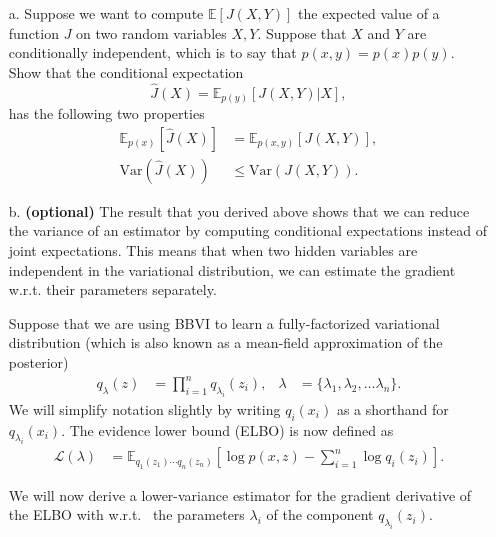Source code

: \documentclass [12pt]{article}
\newcommand{\E}{\ensuremath{\mathbb{E}}}
\begin{document}
\begin{itemize}
\item[a.] Suppose we want to compute $\E\left[ J(X,Y) \right]$ the expected value of a function $J$ on two random variables $X, Y$. Suppose that $X$ and $Y$ are conditionally independent, which is to say that $p(x,y) = p(x)p(y)$. Show that the conditional expectation 
\[
	\hat{J}(X) = \E_{p(y)}\left[ J(X,Y) | X \right],
\]
has the following two properties
\begin{align*}
	\E_{p(x)}\left[ \hat{J}(X)\right] 
    &= \E_{p(x,y)}\left[J(X,Y) \right],
    \\
    \text{Var}(\hat{J}(X)) 
    &\leq \text{Var}(J(X,Y)).
\end{align*}

\item[b.] \textbf{(optional)} The result that you derived above shows that we can reduce the variance of an estimator by computing conditional expectations instead of joint expectations. This means that when two hidden variables are independent in the variational distribution, we can estimate the gradient w.r.t. their parameters separately.

Suppose that we are using BBVI to learn a fully-factorized variational distribution (which is also known as a mean-field approximation of the posterior) 
\begin{align*} 
	q_{\lambda}(z) 
    &= 
    \prod_{i=1}^{n}q_{\lambda_{i}}(z_{i}),
   &
   \lambda 
   &= 
   \{ 
     \lambda_{1}, \lambda_{2}, \ldots \lambda_{n} 
   \}.
\end{align*}
We will simplify notation slightly by writing $q_{i}(x_i)$ as a shorthand for $q_{\lambda_{i}}(x_i)$. The evidence lower bound (ELBO) is now defined as
\begin{align}
	\mathcal{L}(\lambda)
	&= 
    \E_{q_{1}(z_{1})\cdots q_{n}(z_{n})}
    \left[
    	\log p(x,z) - \sum_{i=1}^{n} \log q_{i}(z_{i}) 
    \right].
\end{align}

We will now derive a lower-variance estimator for the gradient derivative of the ELBO with w.r.t. ~the parameters
$\lambda_{i}$ of the component $q_{\lambda_i}(z_i)$. 


\end{itemize}
\end{document}
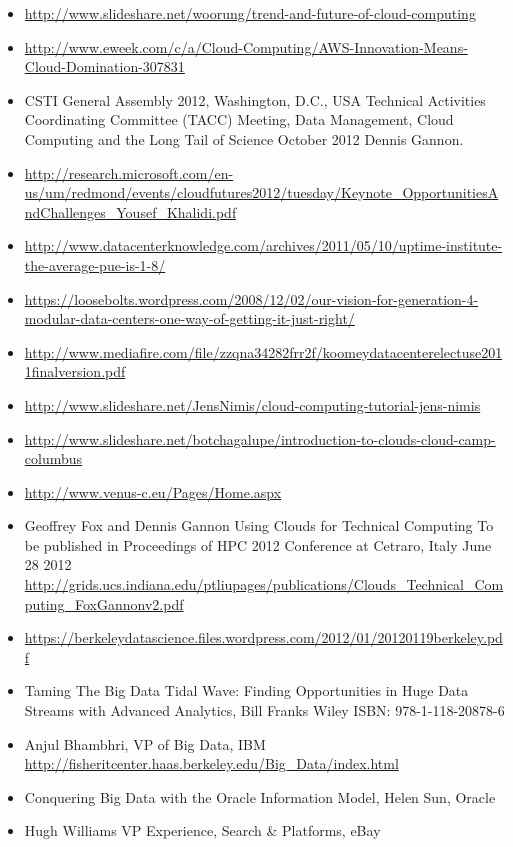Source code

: \begin{itemize}
\item
  \url{http://www.slideshare.net/woorung/trend-and-future-of-cloud-computing}
\item
  \url{http://www.eweek.com/c/a/Cloud-Computing/AWS-Innovation-Means-Cloud-Domination-307831}
\item
  CSTI General Assembly 2012, Washington, D.C., USA Technical Activities
  Coordinating Committee (TACC) Meeting, Data Management, Cloud
  Computing and the Long Tail of Science October 2012 Dennis Gannon.
\item
  \url{http://research.microsoft.com/en-us/um/redmond/events/cloudfutures2012/tuesday/Keynote_OpportunitiesAndChallenges_Yousef_Khalidi.pdf}
\item
  \url{http://www.datacenterknowledge.com/archives/2011/05/10/uptime-institute-the-average-pue-is-1-8/}
\item
  \url{https://loosebolts.wordpress.com/2008/12/02/our-vision-for-generation-4-modular-data-centers-one-way-of-getting-it-just-right/}
\item
  \url{http://www.mediafire.com/file/zzqna34282frr2f/koomeydatacenterelectuse2011finalversion.pdf}
\item
  \url{http://www.slideshare.net/JensNimis/cloud-computing-tutorial-jens-nimis}
\item
  \url{http://www.slideshare.net/botchagalupe/introduction-to-clouds-cloud-camp-columbus}
\item
  \url{http://www.venus-c.eu/Pages/Home.aspx}
\item
  Geoffrey Fox and Dennis Gannon Using Clouds for Technical Computing To
  be published in Proceedings of HPC 2012 Conference at Cetraro, Italy
  June 28 2012
  \url{http://grids.ucs.indiana.edu/ptliupages/publications/Clouds_Technical_Computing_FoxGannonv2.pdf}
\item
  \url{https://berkeleydatascience.files.wordpress.com/2012/01/20120119berkeley.pdf}
\item
  Taming The Big Data Tidal Wave: Finding Opportunities in Huge Data
  Streams with Advanced Analytics, Bill Franks Wiley ISBN:
  978-1-118-20878-6
\item
  Anjul Bhambhri, VP of Big Data, IBM
  \url{http://fisheritcenter.haas.berkeley.edu/Big_Data/index.html}
\item
  Conquering Big Data with the Oracle Information Model, Helen Sun,
  Oracle
\item
  Hugh Williams VP Experience, Search \& Platforms, eBay

\end{itemize}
- - - - - - -
**Aim of the task:**
Print all of the entries word for word. Skip any images they contain.

**Exercise output:**
Source code

: \documentclass [12pt]{article}
\newcommand{\E}{\ensuremath{\mathbb{E}}}
\begin{document}
\begin{itemize}
\item[a.] Suppose we want to compute $\E\left[ J(X,Y) \right]$ the expected value of a function $J$ on two random variables $X, Y$. Suppose that $X$ and $Y$ are conditionally independent, which is to say that $p(x,y) = p(x)p(y)$. Show that the conditional expectation 
\[
	\hat{J}(X) = \E_{p(y)}\left[ J(X,Y) | X \right],
\]
has the following two properties
\begin{align*}
	\E_{p(x)}\left[ \hat{J}(X)\right] 
    &= \E_{p(x,y)}\left[J(X,Y) \right],
    \\
    \text{Var}(\hat{J}(X)) 
    &\leq \text{Var}(J(X,Y)).
\end{align*}

\item[b.] \textbf{(optional)} The result that you derived above shows that we can reduce the variance of an estimator by computing conditional expectations instead of joint expectations. This means that when two hidden variables are independent in the variational distribution, we can estimate the gradient w.r.t. their parameters separately.

Suppose that we are using BBVI to learn a fully-factorized variational distribution (which is also known as a mean-field approximation of the posterior) 
\begin{align*} 
	q_{\lambda}(z) 
    &= 
    \prod_{i=1}^{n}q_{\lambda_{i}}(z_{i}),
   &
   \lambda 
   &= 
   \{ 
     \lambda_{1}, \lambda_{2}, \ldots \lambda_{n} 
   \}.
\end{align*}
We will simplify notation slightly by writing $q_{i}(x_i)$ as a shorthand for $q_{\lambda_{i}}(x_i)$. The evidence lower bound (ELBO) is now defined as
\begin{align}
	\mathcal{L}(\lambda)
	&= 
    \E_{q_{1}(z_{1})\cdots q_{n}(z_{n})}
    \left[
    	\log p(x,z) - \sum_{i=1}^{n} \log q_{i}(z_{i}) 
    \right].
\end{align}

We will now derive a lower-variance estimator for the gradient derivative of the ELBO with w.r.t. ~the parameters
$\lambda_{i}$ of the component $q_{\lambda_i}(z_i)$. 


\end{itemize}
\end{document}
Source code

: \begin{itemize}
\item
  \url{http://www.slideshare.net/woorung/trend-and-future-of-cloud-computing}
\item
  \url{http://www.eweek.com/c/a/Cloud-Computing/AWS-Innovation-Means-Cloud-Domination-307831}
\item
  CSTI General Assembly 2012, Washington, D.C., USA Technical Activities
  Coordinating Committee (TACC) Meeting, Data Management, Cloud
  Computing and the Long Tail of Science October 2012 Dennis Gannon.
\item
  \url{http://research.microsoft.com/en-us/um/redmond/events/cloudfutures2012/tuesday/Keynote_OpportunitiesAndChallenges_Yousef_Khalidi.pdf}
\item
  \url{http://www.datacenterknowledge.com/archives/2011/05/10/uptime-institute-the-average-pue-is-1-8/}
\item
  \url{https://loosebolts.wordpress.com/2008/12/02/our-vision-for-generation-4-modular-data-centers-one-way-of-getting-it-just-right/}
\item
  \url{http://www.mediafire.com/file/zzqna34282frr2f/koomeydatacenterelectuse2011finalversion.pdf}
\item
  \url{http://www.slideshare.net/JensNimis/cloud-computing-tutorial-jens-nimis}
\item
  \url{http://www.slideshare.net/botchagalupe/introduction-to-clouds-cloud-camp-columbus}
\item
  \url{http://www.venus-c.eu/Pages/Home.aspx}
\item
  Geoffrey Fox and Dennis Gannon Using Clouds for Technical Computing To
  be published in Proceedings of HPC 2012 Conference at Cetraro, Italy
  June 28 2012
  \url{http://grids.ucs.indiana.edu/ptliupages/publications/Clouds_Technical_Computing_FoxGannonv2.pdf}
\item
  \url{https://berkeleydatascience.files.wordpress.com/2012/01/20120119berkeley.pdf}
\item
  Taming The Big Data Tidal Wave: Finding Opportunities in Huge Data
  Streams with Advanced Analytics, Bill Franks Wiley ISBN:
  978-1-118-20878-6
\item
  Anjul Bhambhri, VP of Big Data, IBM
  \url{http://fisheritcenter.haas.berkeley.edu/Big_Data/index.html}
\item
  Conquering Big Data with the Oracle Information Model, Helen Sun,
  Oracle
\item
  Hugh Williams VP Experience, Search \& Platforms, eBay

\end{itemize}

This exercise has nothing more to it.